Gay marriage supporters 'ecstatic' after day in court

Gay marriage supporters 'ecstatic' after day in court »Play Video
Plaintiffs Ben West, right, and Paul Rummell walk into the federal courthouse where a federal judge heard oral arguments in two cases challenging Oregon's ban on same-sex marriage in Eugene, Ore., Wednesday, April 23, 2014. (AP Photo/Don Ryan)

EUGENE, Ore. – Same-sex couples had their day in court Wednesday as they fought for their right to get married.

During oral arguments before Judge Michael McShane, lawyers representing the four couples, who filed lawsuits, focused on liberty and equality. They said the state’s ban on same-sex marriage demeans same-sex couples and humiliates children, and they said voters in 2004 who approved the ban were misinformed.

The state’s top attorneys were also in court. They argued that there was no rational justification to defend the ban, even though they have an obligation to defend law when possible.

Gay marriage supporters were “ecstatic” about Wednesday’s court arguments.

“To be a part of this process has been very humbling,” Paul Rummell, a plaintiff in the case told KATU News after court. His partner, Ben West, stood next to him. “To stand here representing LGBT families for the state of Oregon – again, it feels like a huge responsibility, but one that I’m very proud to be a part of,” Rummell continued.

West was optimistic that the state’s ban on gay marriage will be overturned and said he thinks gay marriage supporters have a strong case.

There were no arguments against overturning the ban Wednesday; however, that could change. The National Organization for Marriage has said it will defend Oregon’s ban and the judge said Tuesday that he won’t make a decision until at least May 14 as he decides on the group’s request to defend the law.

The chairman of the group, John Eastman, did attend the hearing, however.

"There were a lot of arguments that could have been made that were not," he said outside of court. "There were a lot of questions I thought the judge asked that started to go down that route. But there were other questions that I think could have been asked, and I think they would have been had an opposing view been offered in the court."

In other states where gay marriage bans have been challenged, defenders have argued that marriage is intended to create a stable family unit from relationships that can result in procreation, which they say is a legitimate government interest.

McShane did not say which way he was leaning during the hearing. His questioning focused heavily on how he should apply precedents from higher courts and whether he should delay implementation of his ruling until appeals courts sort out gay marriage cases pending around the country.
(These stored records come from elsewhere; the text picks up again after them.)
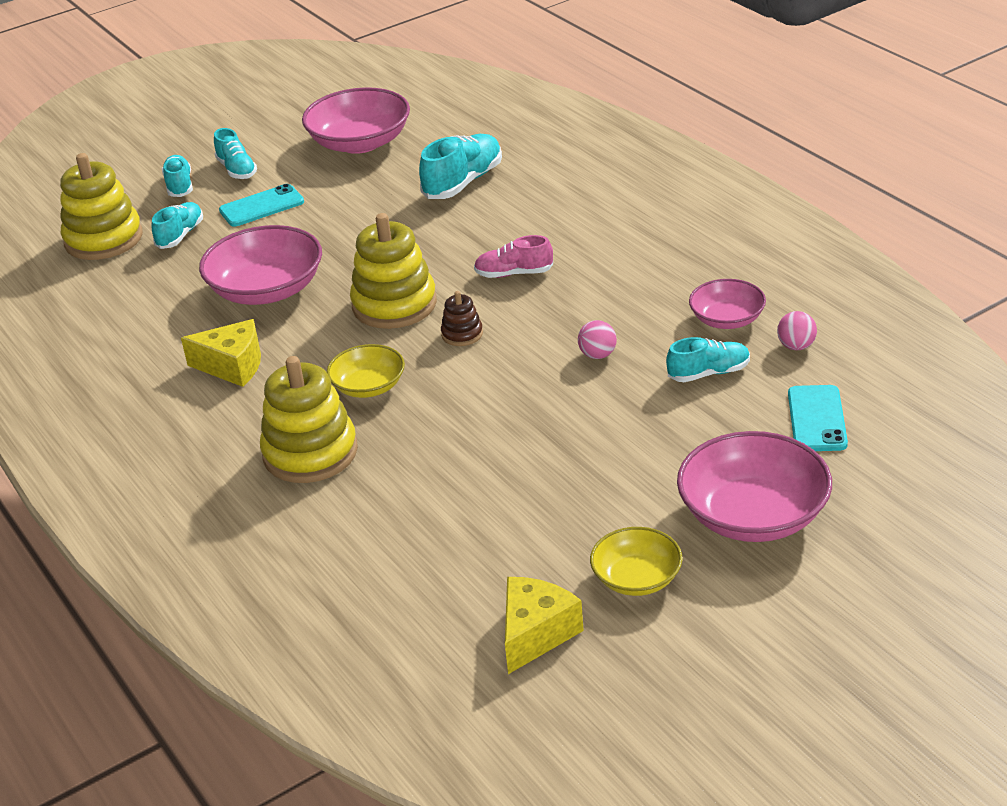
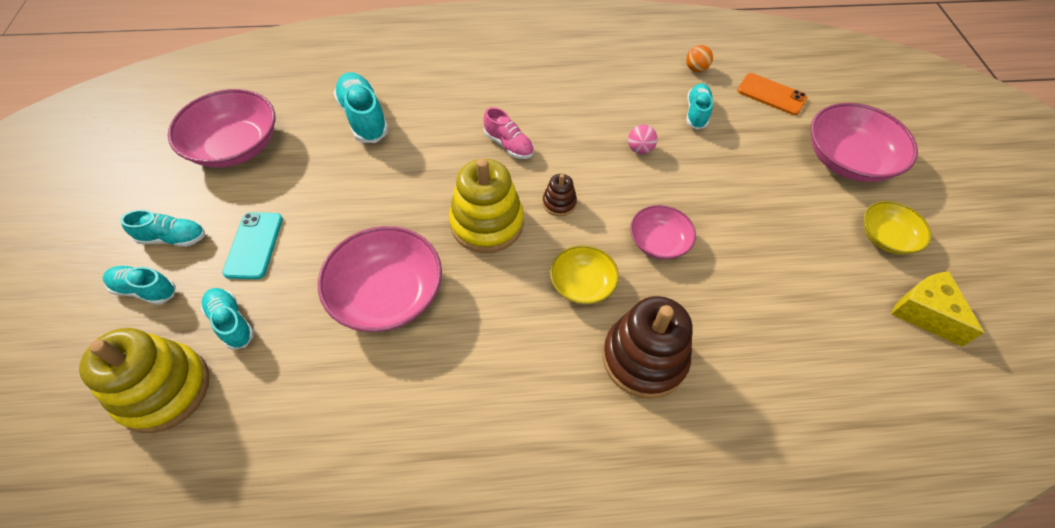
camera: 65 degrees left, 20 degrees up
yellow cheese [181,319,261,387] -> none
yellow stacking toy [260,356,358,483] -> brown stacking toy [603,296,693,399]
pink shoe [474,235,553,278] -> pink shoe turned 75 degrees counterclockwise [483,107,534,159]
pink bowl [689,279,766,329] -> pink bowl moved to [630,205,696,260]
pink ball [777,311,817,350] -> orange ball [686,45,713,72]
turquoise phone [788,385,848,451] -> orange phone [737,73,808,115]

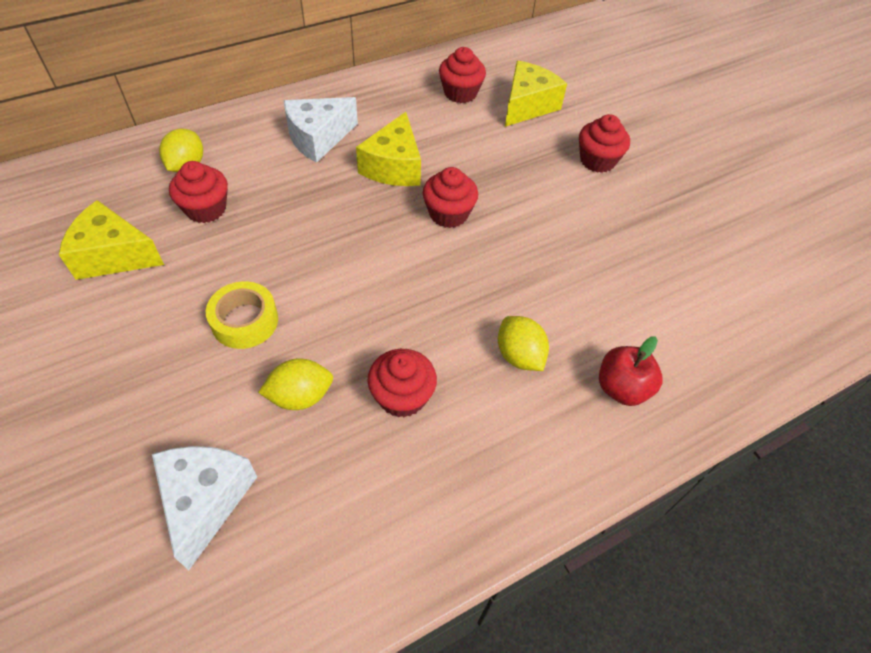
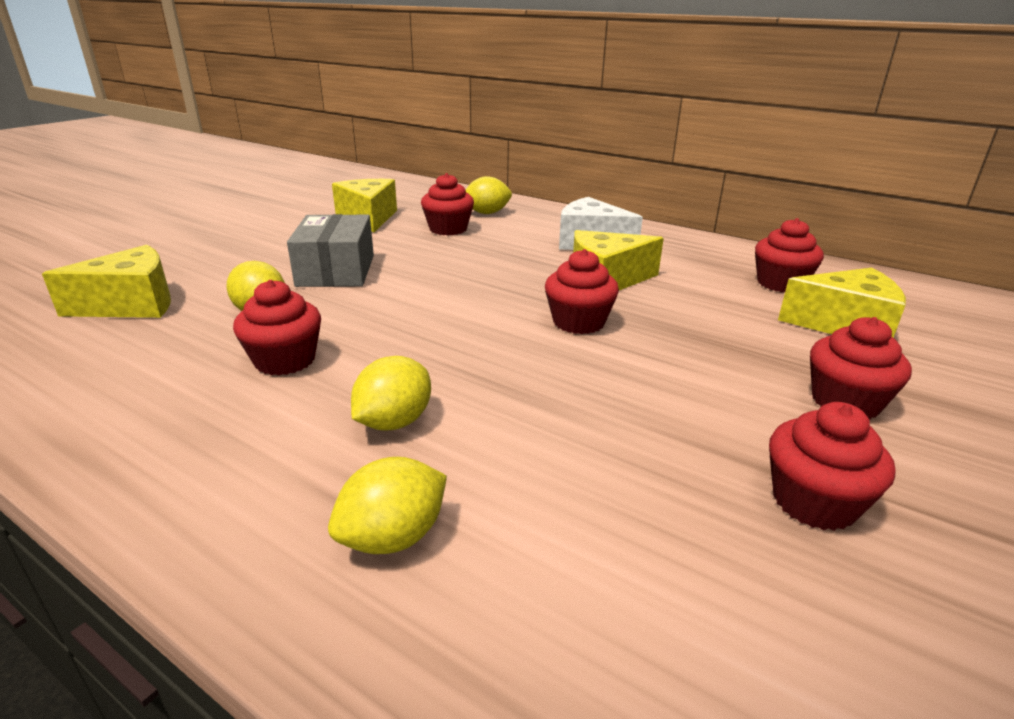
camera: 65 degrees right, 25 degrees down
white cheese [152,446,257,570] -> yellow cheese [42,245,171,318]
yellow tape [206,281,278,349] -> grey box [287,214,374,287]
red apple [599,336,663,406] -> yellow lemon [328,457,447,554]
none -> red cupcake [769,402,895,531]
The judge is deciding two parallel cases. The couples who filed suit are asking him to declare the ban unconstitutional and allow same-sex couples to wed. They also want an order that same-sex marriages performed in other states must be recognized in Oregon.
The plaintiffs are making two arguments based on of the U.S. Constitution's equal-protection and due-process clauses. They say the ban, known as Measure 36, is unconstitutionally discriminatory because it serves no legitimate government interest. And they argue that marriage is a fundamental right of all Americans, but gays and lesbians are being excluded.
"Measure 36 has walled off an entire class of citizens," said Lake Perriguey, a lawyer for two of the couples who filed suit.
Since the U.S. Supreme Court struck down a portion of the federal Defense of Marriage Act, federal judges have struck down as unconstitutional voter-approved bans on same-sex marriage in five states: Utah, Oklahoma, Michigan, Texas and Virginia. In three other states - Ohio, Kentucky and Tennessee - federal judges have ordered the recognition of same-sex marriages that occurred out-of-state.
Like Oregon's Attorney General Ellen Rosenblum, Democratic attorneys general in at least seven states have refused to defend their state bans on same-sex marriage.

Gay rights groups say they've collected enough signatures to force a statewide vote on gay marriage in November, but they'll discard them and drop their campaign if the court rules in their favor by May 23.
Oregon law has long prohibited same-sex marriage, and voters added the ban to the state constitution in 2004. The decision, approved by 57 percent of voters, came months after Multnomah County, which is the state's largest and includes Portland, briefly issued marriage licenses to same-sex couples. About 3,000 gay couples were allowed to marry before a judge halted the practice. The marriages were later invalidated by the Oregon Supreme Court.
McShane is Oregon's newest federal judge, appointed by President Barack Obama and confirmed by the Senate last year.